Professional Setbacks
In early 1942, Darnell filmed The Loves of Edgar Allan Poe, another film that would not do much to improve her career. Meanwhile, she realized that Darryl F. Zanuck had lost interest in her, and she was overlooked for most film roles that suited her. Instead, she was cast in roles that she loathed, including the musical Orchestra Wives (1942). Zanuck insisted that she take the role, but she was replaced by Ann Rutherford after twelve days of shooting. The press reported that "Linda Darnell and Twentieth Century-Fox aren't on the best of terms at the moment." As a punishment, she was loaned out to another studio for a supporting role in a B movie called City Without Men. According to co-star Rosemary DeCamp, Darnell nevertheless was "very polite", and she was satisfied to work at a studio which did not treat her as a child. In April 1943, she was put on suspension, which meant being replaced in the Technicolor musical film The Gang's All Here (1943). By this time, Darnell had eloped, which caused Zanuck to be in even greater fury.
In 1943, she was cast, uncredited, as the Virgin Mary in The Song of Bernadette. By late 1943, Darnell was fed up with critics only praising her beauty rather than her acting abilities. Judging her performance in Sweet and Low-Down (1944), in which she co-starred with Lynn Bari, one critic of the Los Angeles Examiner wrote, "Lynn comes off the best because she has more of a chance to shine. Linda just doesn't have enough to do – but looks beautiful doing it." Darnell was reduced to second leads and was overlooked for big budget productions. Matters changed when she was named one of the four most beautiful women in Hollywood, along with Hedy Lamarr, Ingrid Bergman and Gene Tierney in a 1944 edition of Look magazine. Afterwards, the studio allowed her to be loaned out for the lead in Summer Storm. Portraying a "seductive peasant girl who takes three men to their ruin before she herself is murdered," it was a type of role she had never before played. In a later interview, Darnell commented:
- I was told that such a violent change of type might ruin my career, but I insisted on taking the chance. This is one picture on which I am setting much store for the future. For eighteen months I did nothing in pictures. I pleaded for something to do, but nothing happened. The character in the Chekhov film is a wild sort of she-devil, which any actress would go miles to play. She's devil mostly–at times angelic–and perfectly fascinating to interpret. I'm counting on my Russian girl to give me a new start.
Released in 1944, the film provided her a new screen image as a pin-up girl. Shortly after, Darnell was again loaned out to portray a showgirl in The Great John L., the first film to feature her bare legs. Darnell complained that the studio lacked recognition of her, which prodded Darryl F. Zanuck to cast her in Hangover Square (1945), playing a role she personally had chosen. The film became a great success, and with Darnell's triumph assured, she was allowed to abandon her upcoming film Don Juan Quilligan (1945), which would have been another low point in her career. In January 1945, she was added to the cast of the film noir Fallen Angel (1945), which also included Dana Andrews and Alice Faye. Despite suffering from the "terrifying" director Otto Preminger, Darnell completed the film and was praised by reviewers so widely that there was even talk of an Oscar nomination. Due to her success in Fallen Angel, she was cast opposite Tyrone Power in Captain from Castile in December 1945, on the insistence of Joseph L. Mankiewicz. Although she looked forward to the film project, believing it would be her most important to date, she was later replaced by newcomer Jean Peters due to scheduling conflicts, a decision she resented.

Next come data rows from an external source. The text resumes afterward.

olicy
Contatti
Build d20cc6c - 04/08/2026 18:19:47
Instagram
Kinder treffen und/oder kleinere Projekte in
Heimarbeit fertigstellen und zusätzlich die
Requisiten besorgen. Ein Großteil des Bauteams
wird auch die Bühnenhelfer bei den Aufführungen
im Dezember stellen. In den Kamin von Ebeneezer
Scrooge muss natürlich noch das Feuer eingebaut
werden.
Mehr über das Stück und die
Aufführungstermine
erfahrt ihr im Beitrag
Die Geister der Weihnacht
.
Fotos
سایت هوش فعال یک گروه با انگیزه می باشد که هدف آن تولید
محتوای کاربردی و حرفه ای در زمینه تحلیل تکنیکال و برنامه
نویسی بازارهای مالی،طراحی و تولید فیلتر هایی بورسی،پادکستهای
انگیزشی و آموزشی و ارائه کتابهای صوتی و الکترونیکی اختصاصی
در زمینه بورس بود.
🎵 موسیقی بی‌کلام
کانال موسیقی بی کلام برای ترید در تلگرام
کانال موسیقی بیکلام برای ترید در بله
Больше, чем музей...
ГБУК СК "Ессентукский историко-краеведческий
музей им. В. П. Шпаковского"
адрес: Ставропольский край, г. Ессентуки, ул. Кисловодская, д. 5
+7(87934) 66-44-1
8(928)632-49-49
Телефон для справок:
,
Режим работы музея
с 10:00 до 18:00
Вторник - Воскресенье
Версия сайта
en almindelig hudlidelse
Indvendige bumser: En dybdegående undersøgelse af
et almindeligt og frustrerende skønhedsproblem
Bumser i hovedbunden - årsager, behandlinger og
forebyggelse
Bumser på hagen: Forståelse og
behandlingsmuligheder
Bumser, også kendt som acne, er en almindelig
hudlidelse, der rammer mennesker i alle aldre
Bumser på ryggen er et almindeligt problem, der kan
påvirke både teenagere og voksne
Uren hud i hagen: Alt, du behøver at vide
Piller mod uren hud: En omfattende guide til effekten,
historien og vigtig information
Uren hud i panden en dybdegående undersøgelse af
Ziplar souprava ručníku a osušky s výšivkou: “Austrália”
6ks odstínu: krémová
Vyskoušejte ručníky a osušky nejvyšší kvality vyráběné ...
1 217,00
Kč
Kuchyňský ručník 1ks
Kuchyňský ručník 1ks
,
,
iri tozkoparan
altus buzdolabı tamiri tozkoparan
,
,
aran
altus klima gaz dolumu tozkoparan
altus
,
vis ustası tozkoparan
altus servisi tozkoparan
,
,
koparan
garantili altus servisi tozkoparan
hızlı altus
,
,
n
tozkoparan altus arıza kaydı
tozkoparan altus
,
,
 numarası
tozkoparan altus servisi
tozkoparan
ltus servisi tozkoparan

In 1946, Darnell filmed two pictures simultaneously, the expensively budgeted Anna and the King of Siam and Preminger's Centennial Summer. During the release of the latter, she was on location in Monument Valley for the filming of the classic western My Darling Clementine (1946), playing a role for which she lost twelve pounds. She was assigned to a negligible role by Zanuck, which displeased the film's director, John Ford, who felt that she was not suitable.